Closed kivel closed 2 years ago
Sure, I agree! But if you try to set a higher set point I guess there need to be an error code, right? Si ilar issue with soft limits I think, if you try to set a set point outside soft limits. I will look at it!
Note that the motorRecord will silently limit the velocity > max velocity: If VELO > VMAX && VMAX != 0: VELO = VMAX
@tboegi , yes, that's for motorRecord operation, the feature is targeting the operation w/o the motorRecord.
Whether an error, a warning or a truncation of the setpoint should happen, we can discuss.
But first we need to agree on whether we do it in the motion controller or in Epics.
In Epics, one could simply use the 'DRVH' and 'DRVL' field of the ao
record
https://epics.anl.gov/base/R7-0/6-docs/aoRecord.html
Maybe that's something I should add to ecmccfg anyway?
Are we talking about the same things ? There are 2 different strategies in the motorRecord: Setting a position (.VAL) outside the soft limits (.LLM .HLM) is not accepted, and sets the .LVIO (limit violation) field.
Setting a velocity "to high" will use the highest allowed velicity, VMAX.
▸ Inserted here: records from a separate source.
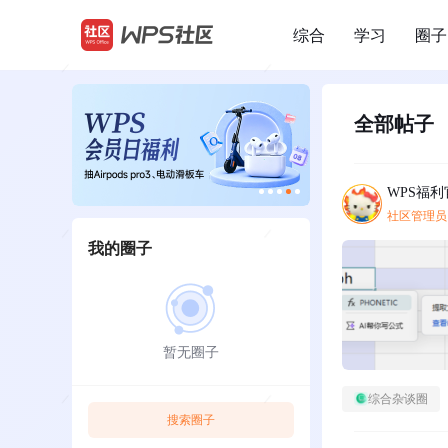
综合
学习
圈子
/
全部帖子
WPS福利
社区管理员
我的圈子
暂无圈子
综合杂谈圈
搜索圈子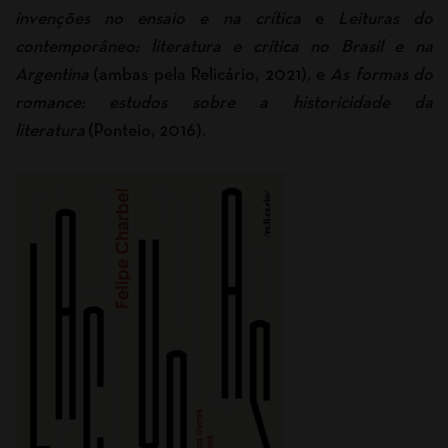
invenções no ensaio e na crítica
e
Leituras do
contemporâneo: literatura e crítica no Brasil e na
Argentina
(ambas pela Relicário, 2021), e
As formas do
romance: estudos sobre a historicidade da
literatura
(Ponteio, 2016).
Of course, if there are no softlimits (.HLM = 0.0 && .DLM = 0.0) then there will be no limitation inside the motorRecord.
And for the velocity: if VMAX == 0.0 then there is no limitation either
@tboegi , no, we are talking different things here :) We are discussing how to handle setpoints outside the allowed range on the motion controller level, and or operation w/o motorRecord. I assume the motion controller should also catch those violations when 'wrong' setpoints are originating from a PLC?
I assume the motion controller should also catch those violations when 'wrong' setpoints are originating from a PLC? Yes
I think this issue have been adressed here: https://github.com/epics-modules/ecmc/commit/ca0ab33f984f8840997e90b43ed4124514f80cac test needed
I can confirm that this works.
Ok, then I close this issue.
Since ECMC is able to operate w/o the motorRecord, a means to limit the maximum velocity should be available.
So far, it's possible to catch high velocity violations only via
monitoring
, which is nice, but always throws the axis into an error state. The new feature should reject velocity setpoints above the specified upper limit.